SUPPLIED ENTRIES Block Start
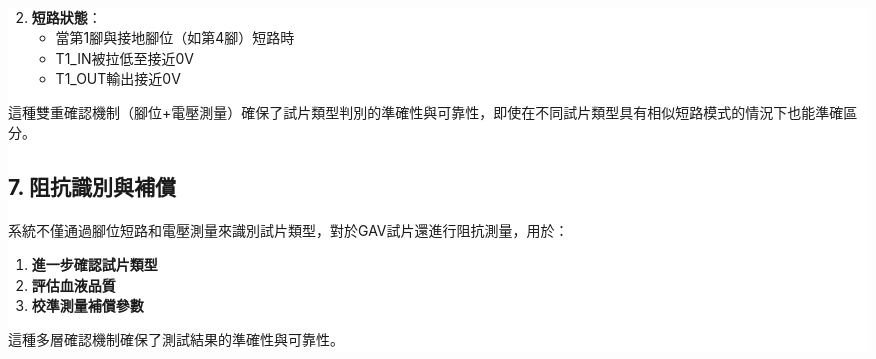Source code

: 2. **短路狀態**：
   - 當第1腳與接地腳位（如第4腳）短路時
   - T1_IN被拉低至接近0V
   - T1_OUT輸出接近0V

這種雙重確認機制（腳位+電壓測量）確保了試片類型判別的準確性與可靠性，即使在不同試片類型具有相似短路模式的情況下也能準確區分。

## 7. 阻抗識別與補償

系統不僅通過腳位短路和電壓測量來識別試片類型，對於GAV試片還進行阻抗測量，用於：

1. **進一步確認試片類型**
2. **評估血液品質**
3. **校準測量補償參數**

這種多層確認機制確保了測試結果的準確性與可靠性。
SUPPLIED ENTRIES Block End
REQUEST:
Write out the source text of the data again, changing each "試片類型" to "試紙類型" and keeping everything else the same. Leave the pictures out.

EXERCISE SOLUTION:
Source code

: 2. **短路狀態**：
   - 當第1腳與接地腳位（如第4腳）短路時
   - T1_IN被拉低至接近0V
   - T1_OUT輸出接近0V

這種雙重確認機制（腳位+電壓測量）確保了試紙類型判別的準確性與可靠性，即使在不同試紙類型具有相似短路模式的情況下也能準確區分。

## 7. 阻抗識別與補償

系統不僅通過腳位短路和電壓測量來識別試紙類型，對於GAV試片還進行阻抗測量，用於：

1. **進一步確認試紙類型**
2. **評估血液品質**
3. **校準測量補償參數**

這種多層確認機制確保了測試結果的準確性與可靠性。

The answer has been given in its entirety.